Call  to tec_create_handle failed, tec_errno = 827


 

Now  what do I do?

 

-----Original Message-----

From:
owner-nv-l@lists.us.ibm.com  [mailto:owner-nv-l@lists.us.ibm.com]On Behalf Of James  Shanks

Sent:
Wednesday, September 15, 2004 12:07 PM

To:
 nv-l@lists.us.ibm.com

Subject:
RE: [nv-l] nvtecia still hanging or  falling behind processing TEC _ITS.rs



To figure out what is wrong you have to answer the  question, "How far do we get?"


Is  nvserverd is running?  ovstatus nvserverd.    Are events going  to your cache file?  The default location is /etc/Tivoli/tec/cache.   If it's growing with new events, then the adapter cannot has lost  contact with the server.


You  aren't getting an nvserverd.log file?   Never seen that before if you are  running the executable which came with IY60528.

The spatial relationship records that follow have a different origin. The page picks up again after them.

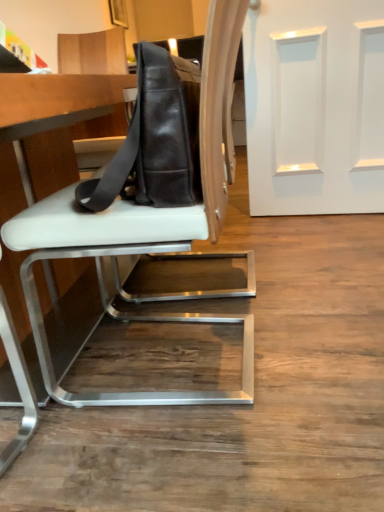
Question: Considering the relative sizes of white smooth door at upper right and black leather messenger bag at center in the image provided, is white smooth door at upper right shorter than black leather messenger bag at center?

Choices:
 (A) yes
 (B) no

Answer: (B)

Question: Is white smooth door at upper right located outside black leather messenger bag at center?

Choices:
 (A) yes
 (B) no

Answer: (A)

Question: Is white smooth door at upper right taller than black leather messenger bag at center?

Choices:
 (A) yes
 (B) no

Answer: (A)

Question: Are white smooth door at upper right and black leather messenger bag at center far apart?

Choices:
 (A) yes
 (B) no

Answer: (A)

Question: Is the position of white smooth door at upper right less distant than that of black leather messenger bag at center?

Choices:
 (A) yes
 (B) no

Answer: (B)

Question: Is white leather chair at center spatially inside black leather messenger bag at center, or outside of it?

Choices:
 (A) outside
 (B) inside

Answer: (A)

Question: From the image's perspective, is white leather chair at center positioned above or below black leather messenger bag at center?

Choices:
 (A) below
 (B) above

Answer: (A)

Question: Is white leather chair at center taller or shorter than black leather messenger bag at center?

Choices:
 (A) tall
 (B) short

Answer: (A)

Question: In terms of size, does white leather chair at center appear bigger or smaller than black leather messenger bag at center?

Choices:
 (A) big
 (B) small

Answer: (A)

Question: Is white smooth door at upper right to the left or to the right of white leather chair at center in the image?

Choices:
 (A) right
 (B) left

Answer: (A)

Question: Based on their sizes in the image, would you say white smooth door at upper right is bigger or smaller than white leather chair at center?

Choices:
 (A) big
 (B) small

Answer: (B)

Question: Is white smooth door at upper right taller or shorter than white leather chair at center?

Choices:
 (A) short
 (B) tall

Answer: (B)

Question: Is point (253, 37) positioned closer to the camera than point (64, 199)?

Choices:
 (A) closer
 (B) farther

Answer: (B)

Question: Considering the positions of point (28, 179) and point (198, 226), is point (28, 179) closer or farther from the camera than point (198, 226)?

Choices:
 (A) farther
 (B) closer

Answer: (A)

Question: From a real-world perspective, relative to white leather chair at center, is white leather table at center vertically above or below?

Choices:
 (A) below
 (B) above

Answer: (A)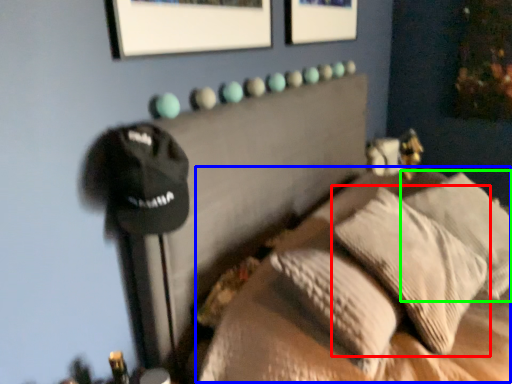
Question: Based on their relative distances, which object is farther from pillow (highlighted by a red box)? Choose from bed (highlighted by a blue box) and pillow (highlighted by a green box).

Choices:
 (A) bed
 (B) pillow

Answer: (B)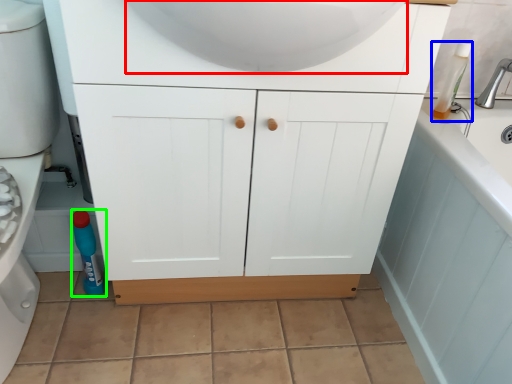
Question: Based on their relative distances, which object is farther from sink (highlighted by a red box)? Choose from cleaning product (highlighted by a blue box) and bottle (highlighted by a green box).

Choices:
 (A) cleaning product
 (B) bottle

Answer: (B)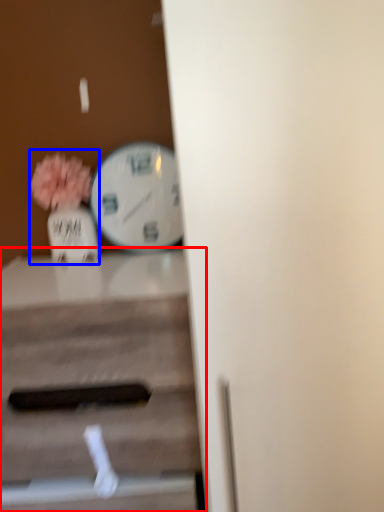
Question: Which object is further to the camera taking this photo, table (highlighted by a red box) or floral arrangement (highlighted by a blue box)?

Choices:
 (A) table
 (B) floral arrangement

Answer: (B)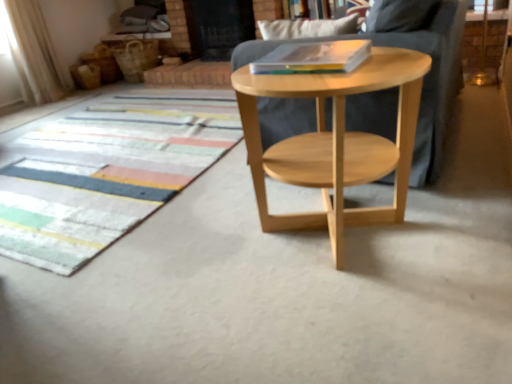
You are a GUI agent. You are given a task and a screenshot of the screen. Output one action in this format:
    pyautogui.click(x=<x>, y=<y>)
    Task: Click on the sheer fabric curtain at upper left
    This screenshot has width=512, height=384.
    Given the screenshot: What is the action you would take?
    pyautogui.click(x=34, y=53)

The image size is (512, 384). What do you see at coordinates (105, 173) in the screenshot?
I see `multicolored woven mat at lower left` at bounding box center [105, 173].

Where is `transparent glass screen door at upper center`? This screenshot has width=512, height=384. transparent glass screen door at upper center is located at coordinates (218, 27).

Identify the location of natural wood side table at center. The height and width of the screenshot is (384, 512). (423, 79).

In order to click on sheer fabric curtain at upper left in this screenshot , I will do `click(34, 53)`.

Are hardcover book at center and transparent glass screen door at upper center beside each other?

There is a gap between hardcover book at center and transparent glass screen door at upper center.

Is point (326, 55) in front of point (249, 27)?

Yes, it is in front of point (249, 27).

Between hardcover book at center and transparent glass screen door at upper center, which one has smaller size?

Smaller between the two is hardcover book at center.

Image resolution: width=512 pixels, height=384 pixels. In the image, there is a transparent glass screen door at upper center. Find the location of `book below it (from the image's perspective)`. book below it (from the image's perspective) is located at coordinates (313, 57).

I want to click on mat on the left side of natural wood side table at center, so click(105, 173).

Considering the sizes of objects natural wood side table at center and multicolored woven mat at lower left in the image provided, who is smaller, natural wood side table at center or multicolored woven mat at lower left?

With smaller size is multicolored woven mat at lower left.

Is natural wood side table at center at the right side of multicolored woven mat at lower left?

Indeed, natural wood side table at center is positioned on the right side of multicolored woven mat at lower left.

From the image's perspective, which is above, transparent glass screen door at upper center or hardcover book at center?

transparent glass screen door at upper center, from the image's perspective.

Does transparent glass screen door at upper center turn towards hardcover book at center?

No.

Is transparent glass screen door at upper center behind hardcover book at center?

Yes, transparent glass screen door at upper center is behind hardcover book at center.

Could hardcover book at center be considered to be inside transparent glass screen door at upper center?

Actually, hardcover book at center is outside transparent glass screen door at upper center.

From a real-world perspective, relative to hardcover book at center, is natural wood side table at center vertically above or below?

Clearly, from a real-world perspective, natural wood side table at center is below hardcover book at center.

In the scene shown: From the image's perspective, is natural wood side table at center positioned above or below hardcover book at center?

natural wood side table at center is situated higher than hardcover book at center in the image.

Considering the sizes of objects natural wood side table at center and hardcover book at center in the image provided, who is bigger, natural wood side table at center or hardcover book at center?

natural wood side table at center is bigger.

Does point (419, 149) come closer to viewer compared to point (336, 44)?

No, (419, 149) is behind (336, 44).

Which point is more distant from viewer, (250, 33) or (1, 208)?

The point (250, 33) is behind.

Is transparent glass screen door at upper center positioned in front of multicolored woven mat at lower left?

No, the depth of transparent glass screen door at upper center is greater than that of multicolored woven mat at lower left.

Based on the photo, from the image's perspective, which is below, transparent glass screen door at upper center or multicolored woven mat at lower left?

From the image's view, multicolored woven mat at lower left is below.

In the image, there is a transparent glass screen door at upper center. At what (x,y) coordinates should I click in order to perform the action: click on mat below it (from the image's perspective). Please return your answer as a coordinate pair (x, y). This screenshot has height=384, width=512. Looking at the image, I should click on (105, 173).

Could you measure the distance between multicolored woven mat at lower left and transparent glass screen door at upper center?

A distance of 6.74 feet exists between multicolored woven mat at lower left and transparent glass screen door at upper center.

Does point (137, 108) appear closer or farther from the camera than point (211, 18)?

Point (137, 108).

From a real-world perspective, which is physically below, multicolored woven mat at lower left or transparent glass screen door at upper center?

multicolored woven mat at lower left.

Locate an element on the screen. The height and width of the screenshot is (384, 512). curtain behind the natural wood side table at center is located at coordinates (34, 53).

Which of these two, sheer fabric curtain at upper left or natural wood side table at center, is thinner?

With smaller width is sheer fabric curtain at upper left.

Is sheer fabric curtain at upper left positioned far away from natural wood side table at center?

sheer fabric curtain at upper left is positioned a significant distance from natural wood side table at center.

Is sheer fabric curtain at upper left taller than natural wood side table at center?

Yes, sheer fabric curtain at upper left is taller than natural wood side table at center.

Locate an element on the screen. screen door on the left of hardcover book at center is located at coordinates (218, 27).

Locate an element on the screen. This screenshot has height=384, width=512. chair lying on the right of multicolored woven mat at lower left is located at coordinates (423, 79).

Considering their positions, is hardcover book at center positioned further to multicolored woven mat at lower left than natural wood side table at center?

hardcover book at center is positioned further to the anchor multicolored woven mat at lower left.

From the image, which object appears to be farther from hardcover book at center, natural wood side table at center or multicolored woven mat at lower left?

multicolored woven mat at lower left.

Based on their spatial positions, is natural wood side table at center or multicolored woven mat at lower left closer to natural wood side table at center?

natural wood side table at center is closer to natural wood side table at center.

Estimate the real-world distances between objects in this image. Which object is closer to multicolored woven mat at lower left, transparent glass screen door at upper center or natural wood side table at center?

natural wood side table at center lies closer to multicolored woven mat at lower left than the other object.

Considering their positions, is hardcover book at center positioned further to multicolored woven mat at lower left than sheer fabric curtain at upper left?

sheer fabric curtain at upper left.

Considering their positions, is sheer fabric curtain at upper left positioned further to hardcover book at center than natural wood side table at center?

sheer fabric curtain at upper left is positioned further to the anchor hardcover book at center.

When comparing their distances from sheer fabric curtain at upper left, does natural wood side table at center or hardcover book at center seem closer?

Based on the image, hardcover book at center appears to be nearer to sheer fabric curtain at upper left.

From the image, which object appears to be nearer to transparent glass screen door at upper center, sheer fabric curtain at upper left or natural wood side table at center?

Among the two, sheer fabric curtain at upper left is located nearer to transparent glass screen door at upper center.

Where is `book located between natural wood side table at center and transparent glass screen door at upper center in the depth direction`? book located between natural wood side table at center and transparent glass screen door at upper center in the depth direction is located at coordinates (313, 57).

Locate an element on the screen. mat between natural wood side table at center and transparent glass screen door at upper center in the front-back direction is located at coordinates (105, 173).

I want to click on curtain between hardcover book at center and transparent glass screen door at upper center from front to back, so click(x=34, y=53).

Locate an element on the screen. This screenshot has height=384, width=512. chair between hardcover book at center and transparent glass screen door at upper center from front to back is located at coordinates (423, 79).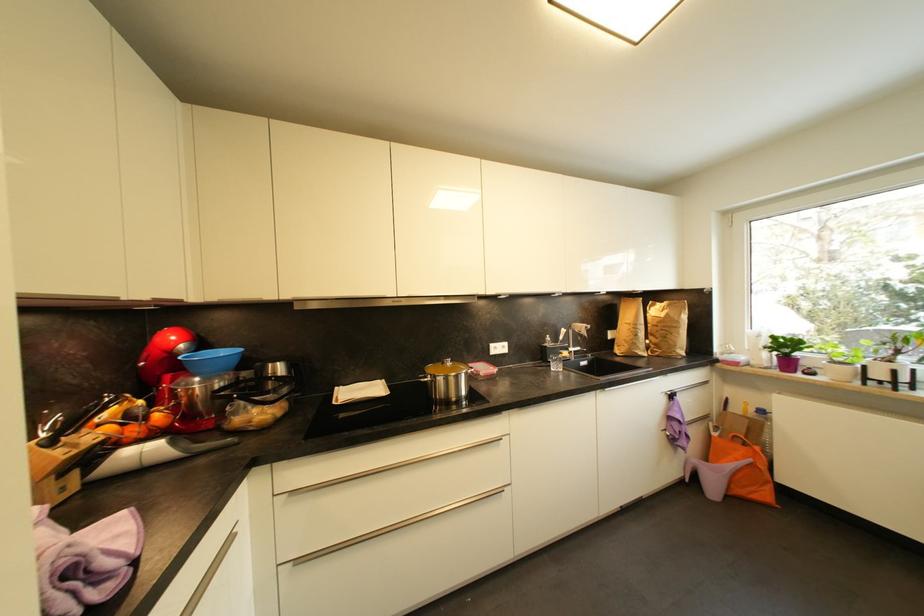
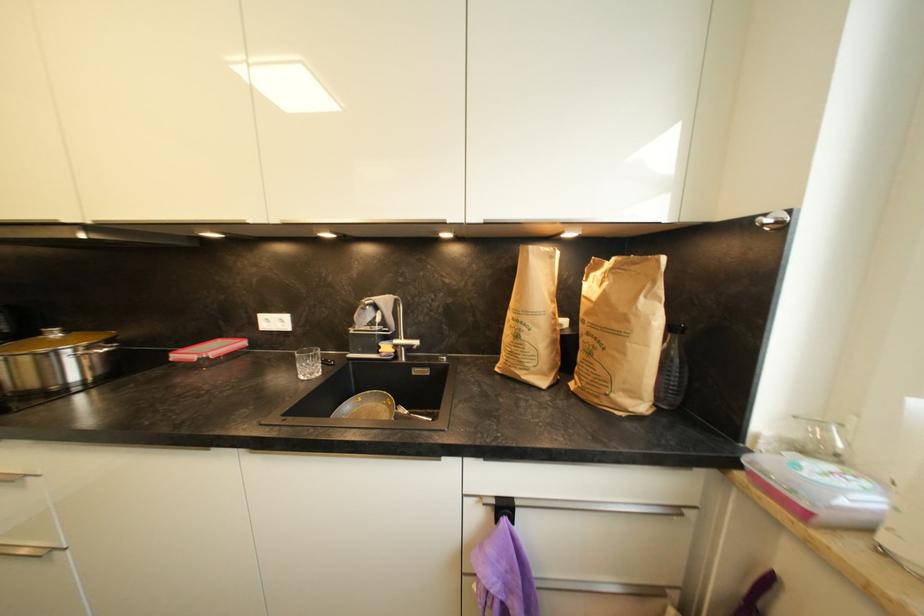
The images are taken continuously from a first-person perspective. In which direction are you moving?

The cameraman moved toward right, forward.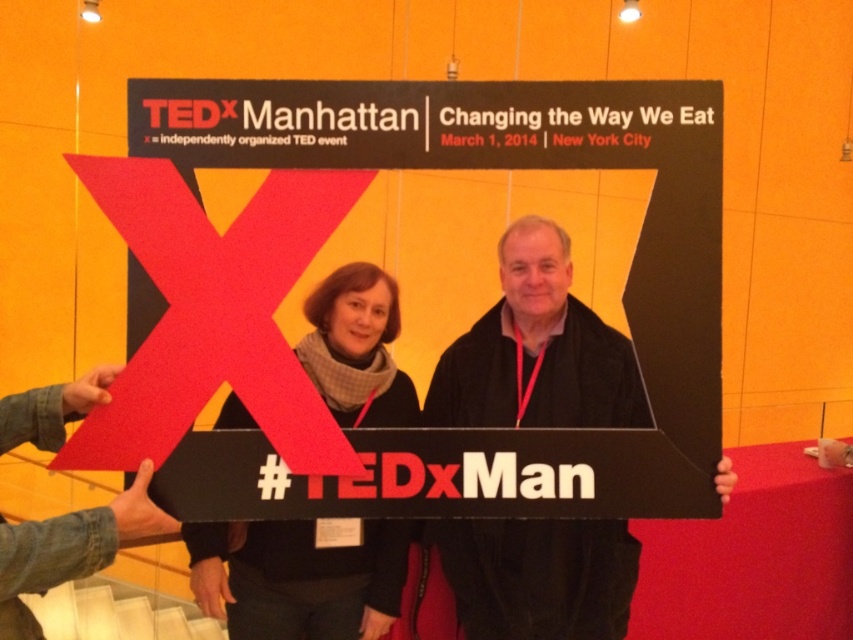
Can you confirm if black matte sign at center is bigger than matte black scarf at center?

Yes, black matte sign at center is bigger than matte black scarf at center.

Is point (503, 531) more distant than point (367, 404)?

That is True.

Where is `black matte sign at center`? black matte sign at center is located at coordinates (537, 349).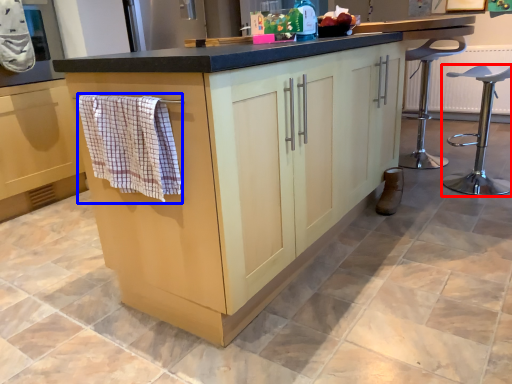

But you could look for TEC adapter errors in nettl.   You have to format it first.

To  do that you would have use "netfmt -f  nettl.LOG00 >  formatted.nettl.LOG00" and then do the same for LOG01, and go looking for  nvserverd entries.  Some of them will be cryptic, but the one you would  want would say something about a tec_create_handle failure.  Prior to  7.1.4, that was the only place you could find adapter errors.  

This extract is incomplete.